The NestBoard team · 2026-07-10

Your calendar lives on your tablet

When you add an event to NestBoard, it doesn't automatically upload to our servers. It stays on your device—the tablet in your kitchen, the one you actually use to coordinate your household.

This isn't a missing feature. It's a choice.

Most calendar apps sync everything by default because they're built for a phone-first world. You're expected to check your schedule from multiple devices throughout the day, so the data needs to live somewhere central. But we built NestBoard around a kitchen tablet, not a phone. That changes the calculus.

What local-first means in practice

Your family's schedule, chores assignments, meal plan, and pantry inventory all live on the device itself. If you want to sync across multiple tablets—say, one in the kitchen and one in a home office—you can turn that on. If you want to back up to the cloud, that's an option too.

But we don't assume you want your dentist appointments, your kid's allergy medication schedule, or your grocery list sitting on someone else's server unless you've made that decision explicitly.

There's a practical side to this: local-first means NestBoard works even when your internet is out. The calendar loads instantly. Robin can still help you reschedule dinner. Everything functions the same way whether you're connected or not.

The things we do sync

We're not absolutists. Some features need a server. When you forward an email to Robin, that has to pass through our system. When you import a recipe from a URL, we fetch that page on your behalf. And if you choose cloud sync, we encrypt and store the data you've decided to share.

The difference is consent. You know when something is leaving your device because you initiated it.

Why it matters for a household

A work calendar is mostly your own business.
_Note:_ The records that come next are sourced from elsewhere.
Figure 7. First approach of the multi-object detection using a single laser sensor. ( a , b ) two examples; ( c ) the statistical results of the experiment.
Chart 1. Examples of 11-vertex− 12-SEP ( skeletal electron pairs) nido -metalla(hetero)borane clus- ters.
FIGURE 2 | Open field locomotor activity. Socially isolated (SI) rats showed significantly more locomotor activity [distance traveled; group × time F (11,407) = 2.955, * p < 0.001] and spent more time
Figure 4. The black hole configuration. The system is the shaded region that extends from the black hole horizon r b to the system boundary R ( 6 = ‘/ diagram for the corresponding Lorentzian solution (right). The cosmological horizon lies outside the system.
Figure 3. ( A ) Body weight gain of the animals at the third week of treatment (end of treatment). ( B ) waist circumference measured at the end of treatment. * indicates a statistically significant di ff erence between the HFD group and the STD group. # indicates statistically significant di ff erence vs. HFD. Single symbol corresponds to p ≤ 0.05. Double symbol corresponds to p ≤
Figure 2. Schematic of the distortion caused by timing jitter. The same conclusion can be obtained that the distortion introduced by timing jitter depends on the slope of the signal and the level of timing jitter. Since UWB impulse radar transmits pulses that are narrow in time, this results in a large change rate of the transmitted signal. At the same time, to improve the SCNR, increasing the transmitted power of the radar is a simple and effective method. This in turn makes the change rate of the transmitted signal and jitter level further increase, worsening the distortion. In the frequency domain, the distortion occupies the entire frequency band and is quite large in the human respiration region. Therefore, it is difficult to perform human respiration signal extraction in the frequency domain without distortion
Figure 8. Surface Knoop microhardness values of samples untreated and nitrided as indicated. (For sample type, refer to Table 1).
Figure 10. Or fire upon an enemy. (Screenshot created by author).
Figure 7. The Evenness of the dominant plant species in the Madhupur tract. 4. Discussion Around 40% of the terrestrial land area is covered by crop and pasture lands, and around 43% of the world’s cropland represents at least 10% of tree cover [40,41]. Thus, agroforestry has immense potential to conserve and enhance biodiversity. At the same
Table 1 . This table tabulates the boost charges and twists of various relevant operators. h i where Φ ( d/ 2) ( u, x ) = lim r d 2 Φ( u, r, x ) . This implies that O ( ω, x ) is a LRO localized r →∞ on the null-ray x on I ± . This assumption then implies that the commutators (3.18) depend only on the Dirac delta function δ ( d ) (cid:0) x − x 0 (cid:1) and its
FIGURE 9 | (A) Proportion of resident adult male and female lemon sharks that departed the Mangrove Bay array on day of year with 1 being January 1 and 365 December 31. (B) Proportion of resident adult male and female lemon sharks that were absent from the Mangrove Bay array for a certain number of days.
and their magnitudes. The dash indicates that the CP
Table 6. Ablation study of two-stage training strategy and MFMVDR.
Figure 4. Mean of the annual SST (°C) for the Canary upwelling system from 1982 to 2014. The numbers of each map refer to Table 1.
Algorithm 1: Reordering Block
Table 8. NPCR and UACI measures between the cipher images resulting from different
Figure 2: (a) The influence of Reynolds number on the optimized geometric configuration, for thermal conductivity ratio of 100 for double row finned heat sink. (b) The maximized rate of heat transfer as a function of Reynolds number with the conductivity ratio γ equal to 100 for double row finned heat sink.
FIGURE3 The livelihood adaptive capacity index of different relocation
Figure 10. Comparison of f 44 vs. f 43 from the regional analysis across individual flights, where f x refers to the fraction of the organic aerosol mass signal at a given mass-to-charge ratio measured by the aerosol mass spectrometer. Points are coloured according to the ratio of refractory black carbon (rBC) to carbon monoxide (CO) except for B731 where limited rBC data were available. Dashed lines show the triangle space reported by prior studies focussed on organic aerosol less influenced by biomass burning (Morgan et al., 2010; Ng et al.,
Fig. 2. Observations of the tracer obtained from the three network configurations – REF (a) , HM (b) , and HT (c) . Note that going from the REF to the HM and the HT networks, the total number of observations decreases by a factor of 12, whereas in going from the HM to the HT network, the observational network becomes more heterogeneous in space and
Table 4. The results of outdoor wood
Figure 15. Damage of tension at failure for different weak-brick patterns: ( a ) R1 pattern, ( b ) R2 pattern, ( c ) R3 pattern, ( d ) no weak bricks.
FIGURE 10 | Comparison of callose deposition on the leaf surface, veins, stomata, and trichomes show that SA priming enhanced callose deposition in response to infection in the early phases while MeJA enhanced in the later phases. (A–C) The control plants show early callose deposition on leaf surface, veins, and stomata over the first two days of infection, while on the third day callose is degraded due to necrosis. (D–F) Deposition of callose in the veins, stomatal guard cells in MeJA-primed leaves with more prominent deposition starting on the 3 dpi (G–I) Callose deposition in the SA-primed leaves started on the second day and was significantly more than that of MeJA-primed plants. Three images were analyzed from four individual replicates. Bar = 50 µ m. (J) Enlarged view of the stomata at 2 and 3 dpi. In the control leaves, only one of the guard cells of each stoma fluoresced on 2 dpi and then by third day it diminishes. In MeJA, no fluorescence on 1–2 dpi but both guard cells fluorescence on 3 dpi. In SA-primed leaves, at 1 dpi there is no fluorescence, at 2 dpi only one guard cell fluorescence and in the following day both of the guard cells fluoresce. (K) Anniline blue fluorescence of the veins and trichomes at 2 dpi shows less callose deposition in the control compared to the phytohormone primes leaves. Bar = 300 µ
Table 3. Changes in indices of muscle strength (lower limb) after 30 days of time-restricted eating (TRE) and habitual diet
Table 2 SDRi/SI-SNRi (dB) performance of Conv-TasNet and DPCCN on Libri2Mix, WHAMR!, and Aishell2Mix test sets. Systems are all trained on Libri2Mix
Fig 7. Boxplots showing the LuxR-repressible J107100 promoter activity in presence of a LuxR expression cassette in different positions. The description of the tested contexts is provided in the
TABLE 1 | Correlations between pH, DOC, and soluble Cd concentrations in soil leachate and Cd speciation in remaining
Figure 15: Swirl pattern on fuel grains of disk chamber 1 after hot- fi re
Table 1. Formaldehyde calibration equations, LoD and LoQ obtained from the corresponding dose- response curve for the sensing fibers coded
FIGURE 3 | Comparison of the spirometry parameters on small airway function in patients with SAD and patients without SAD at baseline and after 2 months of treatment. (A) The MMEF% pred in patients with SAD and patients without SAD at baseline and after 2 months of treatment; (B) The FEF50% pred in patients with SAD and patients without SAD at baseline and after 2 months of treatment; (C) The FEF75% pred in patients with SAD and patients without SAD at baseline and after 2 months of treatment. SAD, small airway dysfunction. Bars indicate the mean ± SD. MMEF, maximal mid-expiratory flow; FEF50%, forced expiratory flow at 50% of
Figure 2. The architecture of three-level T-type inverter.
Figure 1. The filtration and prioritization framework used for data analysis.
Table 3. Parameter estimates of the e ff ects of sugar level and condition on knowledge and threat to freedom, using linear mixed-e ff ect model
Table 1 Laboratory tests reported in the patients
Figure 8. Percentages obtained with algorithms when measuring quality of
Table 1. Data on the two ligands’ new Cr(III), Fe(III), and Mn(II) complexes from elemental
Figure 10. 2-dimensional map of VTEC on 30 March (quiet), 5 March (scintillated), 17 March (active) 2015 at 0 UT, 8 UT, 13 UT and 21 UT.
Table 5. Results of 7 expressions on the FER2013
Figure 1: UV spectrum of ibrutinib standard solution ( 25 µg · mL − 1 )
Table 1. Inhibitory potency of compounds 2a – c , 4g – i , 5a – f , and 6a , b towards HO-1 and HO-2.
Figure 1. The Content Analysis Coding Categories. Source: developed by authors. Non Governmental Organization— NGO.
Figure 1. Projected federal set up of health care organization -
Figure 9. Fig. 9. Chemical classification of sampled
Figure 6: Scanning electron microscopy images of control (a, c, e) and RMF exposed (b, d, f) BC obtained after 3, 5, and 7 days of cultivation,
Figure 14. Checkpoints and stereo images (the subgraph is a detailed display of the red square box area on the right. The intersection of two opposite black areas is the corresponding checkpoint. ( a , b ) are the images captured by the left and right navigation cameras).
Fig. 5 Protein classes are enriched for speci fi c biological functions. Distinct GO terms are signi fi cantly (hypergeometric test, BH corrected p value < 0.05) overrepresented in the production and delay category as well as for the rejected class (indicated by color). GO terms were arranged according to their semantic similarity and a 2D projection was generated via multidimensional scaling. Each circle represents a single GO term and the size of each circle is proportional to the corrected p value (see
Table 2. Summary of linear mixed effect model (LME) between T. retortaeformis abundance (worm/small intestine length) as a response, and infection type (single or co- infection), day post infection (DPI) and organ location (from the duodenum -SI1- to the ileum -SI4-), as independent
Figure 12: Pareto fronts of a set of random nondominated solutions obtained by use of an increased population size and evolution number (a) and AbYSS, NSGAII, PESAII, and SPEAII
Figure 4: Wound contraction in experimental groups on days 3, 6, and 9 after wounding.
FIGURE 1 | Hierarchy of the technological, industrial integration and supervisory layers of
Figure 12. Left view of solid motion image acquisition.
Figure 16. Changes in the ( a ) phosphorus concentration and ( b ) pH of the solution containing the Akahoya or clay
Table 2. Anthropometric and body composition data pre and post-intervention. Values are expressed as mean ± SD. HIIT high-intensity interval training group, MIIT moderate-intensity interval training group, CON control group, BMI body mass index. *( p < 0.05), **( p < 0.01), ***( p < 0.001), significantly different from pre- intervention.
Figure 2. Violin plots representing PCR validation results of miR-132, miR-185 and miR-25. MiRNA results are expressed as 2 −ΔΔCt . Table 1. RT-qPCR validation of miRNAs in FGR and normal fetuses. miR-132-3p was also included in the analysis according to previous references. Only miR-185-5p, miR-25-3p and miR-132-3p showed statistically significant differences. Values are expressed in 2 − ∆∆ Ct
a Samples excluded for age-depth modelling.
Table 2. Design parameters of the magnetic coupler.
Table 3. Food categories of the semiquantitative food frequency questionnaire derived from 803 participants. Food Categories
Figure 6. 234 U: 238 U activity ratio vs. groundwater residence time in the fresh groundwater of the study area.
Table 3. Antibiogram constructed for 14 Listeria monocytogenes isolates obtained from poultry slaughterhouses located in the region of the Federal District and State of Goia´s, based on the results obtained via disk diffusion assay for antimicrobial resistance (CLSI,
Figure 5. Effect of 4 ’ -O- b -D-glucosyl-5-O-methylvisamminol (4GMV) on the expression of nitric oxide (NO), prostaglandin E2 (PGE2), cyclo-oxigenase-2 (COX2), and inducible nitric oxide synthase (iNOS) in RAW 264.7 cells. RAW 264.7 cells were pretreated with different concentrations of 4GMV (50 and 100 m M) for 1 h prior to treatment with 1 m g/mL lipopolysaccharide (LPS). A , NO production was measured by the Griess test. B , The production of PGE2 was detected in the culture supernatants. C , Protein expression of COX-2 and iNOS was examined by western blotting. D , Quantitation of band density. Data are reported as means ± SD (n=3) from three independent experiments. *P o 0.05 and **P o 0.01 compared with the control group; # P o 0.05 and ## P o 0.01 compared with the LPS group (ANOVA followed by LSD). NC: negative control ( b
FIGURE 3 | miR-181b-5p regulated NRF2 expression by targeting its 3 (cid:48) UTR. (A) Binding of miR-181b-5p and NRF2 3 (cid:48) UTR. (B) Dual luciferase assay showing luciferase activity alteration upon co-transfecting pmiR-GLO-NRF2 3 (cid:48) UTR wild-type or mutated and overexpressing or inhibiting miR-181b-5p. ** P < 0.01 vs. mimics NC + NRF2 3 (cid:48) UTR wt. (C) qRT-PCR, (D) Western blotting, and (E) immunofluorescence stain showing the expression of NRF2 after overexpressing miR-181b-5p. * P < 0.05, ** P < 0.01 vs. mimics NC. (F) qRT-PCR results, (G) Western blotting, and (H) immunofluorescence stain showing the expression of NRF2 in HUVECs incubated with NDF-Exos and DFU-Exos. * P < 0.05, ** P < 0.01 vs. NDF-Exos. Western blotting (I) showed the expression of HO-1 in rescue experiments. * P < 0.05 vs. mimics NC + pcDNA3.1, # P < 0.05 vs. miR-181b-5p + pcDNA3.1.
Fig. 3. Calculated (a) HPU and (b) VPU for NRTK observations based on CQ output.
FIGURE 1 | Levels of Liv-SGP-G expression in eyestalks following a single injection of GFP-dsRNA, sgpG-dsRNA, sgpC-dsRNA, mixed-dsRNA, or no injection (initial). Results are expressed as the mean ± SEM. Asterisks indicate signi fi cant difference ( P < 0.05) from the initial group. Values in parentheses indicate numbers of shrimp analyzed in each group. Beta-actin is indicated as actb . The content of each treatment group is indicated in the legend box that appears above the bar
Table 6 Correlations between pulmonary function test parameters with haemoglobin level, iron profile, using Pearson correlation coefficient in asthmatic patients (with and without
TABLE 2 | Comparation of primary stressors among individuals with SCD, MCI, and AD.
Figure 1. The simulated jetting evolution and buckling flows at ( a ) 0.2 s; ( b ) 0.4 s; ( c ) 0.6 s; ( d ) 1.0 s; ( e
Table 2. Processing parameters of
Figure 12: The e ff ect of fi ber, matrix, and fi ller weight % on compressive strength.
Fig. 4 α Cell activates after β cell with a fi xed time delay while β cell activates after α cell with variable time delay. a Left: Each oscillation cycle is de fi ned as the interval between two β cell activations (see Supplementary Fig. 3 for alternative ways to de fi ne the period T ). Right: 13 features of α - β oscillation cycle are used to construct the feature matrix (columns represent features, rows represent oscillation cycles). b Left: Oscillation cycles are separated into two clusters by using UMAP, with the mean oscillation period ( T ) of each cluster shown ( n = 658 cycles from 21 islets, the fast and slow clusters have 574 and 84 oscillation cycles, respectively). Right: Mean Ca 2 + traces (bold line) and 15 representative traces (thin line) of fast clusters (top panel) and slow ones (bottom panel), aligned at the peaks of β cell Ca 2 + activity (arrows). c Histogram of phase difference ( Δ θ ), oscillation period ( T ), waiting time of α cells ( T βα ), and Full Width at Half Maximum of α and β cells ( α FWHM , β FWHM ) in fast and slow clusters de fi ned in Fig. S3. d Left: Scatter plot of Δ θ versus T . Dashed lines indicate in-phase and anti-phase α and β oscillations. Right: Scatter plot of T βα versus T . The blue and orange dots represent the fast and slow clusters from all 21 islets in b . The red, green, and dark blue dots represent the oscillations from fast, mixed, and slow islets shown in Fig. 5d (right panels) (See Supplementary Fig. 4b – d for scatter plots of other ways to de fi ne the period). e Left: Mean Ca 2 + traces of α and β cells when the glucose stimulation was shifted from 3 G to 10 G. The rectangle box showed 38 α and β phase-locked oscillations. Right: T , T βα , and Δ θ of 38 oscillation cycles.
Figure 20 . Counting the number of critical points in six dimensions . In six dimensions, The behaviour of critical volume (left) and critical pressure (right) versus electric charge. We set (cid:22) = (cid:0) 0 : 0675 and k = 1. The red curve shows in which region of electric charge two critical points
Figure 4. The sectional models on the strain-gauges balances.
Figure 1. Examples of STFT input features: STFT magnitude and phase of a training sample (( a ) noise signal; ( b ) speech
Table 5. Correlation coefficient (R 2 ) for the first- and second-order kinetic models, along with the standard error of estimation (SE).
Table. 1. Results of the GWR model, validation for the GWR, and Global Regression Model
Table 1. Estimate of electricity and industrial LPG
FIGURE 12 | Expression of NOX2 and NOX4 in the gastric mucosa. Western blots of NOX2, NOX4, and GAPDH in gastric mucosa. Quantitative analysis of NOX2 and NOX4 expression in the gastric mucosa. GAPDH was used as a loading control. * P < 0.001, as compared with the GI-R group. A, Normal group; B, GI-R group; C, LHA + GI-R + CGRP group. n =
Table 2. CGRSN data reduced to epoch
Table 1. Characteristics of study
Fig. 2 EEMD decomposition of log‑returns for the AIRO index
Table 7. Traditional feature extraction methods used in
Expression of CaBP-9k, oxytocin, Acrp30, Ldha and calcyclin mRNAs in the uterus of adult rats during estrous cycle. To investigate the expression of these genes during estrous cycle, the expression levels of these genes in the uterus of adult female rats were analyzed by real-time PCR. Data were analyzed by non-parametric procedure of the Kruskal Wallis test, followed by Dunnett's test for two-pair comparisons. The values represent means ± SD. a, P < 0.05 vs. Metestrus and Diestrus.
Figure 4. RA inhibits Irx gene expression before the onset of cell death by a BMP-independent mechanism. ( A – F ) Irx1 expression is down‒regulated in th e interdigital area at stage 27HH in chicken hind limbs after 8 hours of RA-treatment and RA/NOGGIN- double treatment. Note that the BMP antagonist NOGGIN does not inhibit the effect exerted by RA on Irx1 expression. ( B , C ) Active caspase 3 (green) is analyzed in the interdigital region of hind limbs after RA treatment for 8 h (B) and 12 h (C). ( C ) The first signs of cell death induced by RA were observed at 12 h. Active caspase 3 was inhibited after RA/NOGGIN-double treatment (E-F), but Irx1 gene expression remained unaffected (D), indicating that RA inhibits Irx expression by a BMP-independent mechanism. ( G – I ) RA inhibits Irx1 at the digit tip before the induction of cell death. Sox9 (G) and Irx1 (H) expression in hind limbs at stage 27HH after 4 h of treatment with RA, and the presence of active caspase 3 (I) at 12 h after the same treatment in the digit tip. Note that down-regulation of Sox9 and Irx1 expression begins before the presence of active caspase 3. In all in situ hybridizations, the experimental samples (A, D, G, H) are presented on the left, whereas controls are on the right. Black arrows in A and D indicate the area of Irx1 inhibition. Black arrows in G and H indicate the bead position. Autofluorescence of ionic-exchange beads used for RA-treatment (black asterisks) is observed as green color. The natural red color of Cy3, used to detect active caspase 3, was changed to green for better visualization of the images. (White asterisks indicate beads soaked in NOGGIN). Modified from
A family calendar holds everyone's information—kids' therapy appointments, medication times, who's sleeping where after a separation, grocery lists that reveal health conditions.

Not every household needs this level of privacy. Some families are happy with everything in Google Calendar. But we wanted to build for the households who'd rather not hand over that much by default, and for whom "just don't put sensitive stuff in the app" isn't a satisfying answer.

Your home is already a device-filled place. We think your household data can live there too, unless you decide otherwise.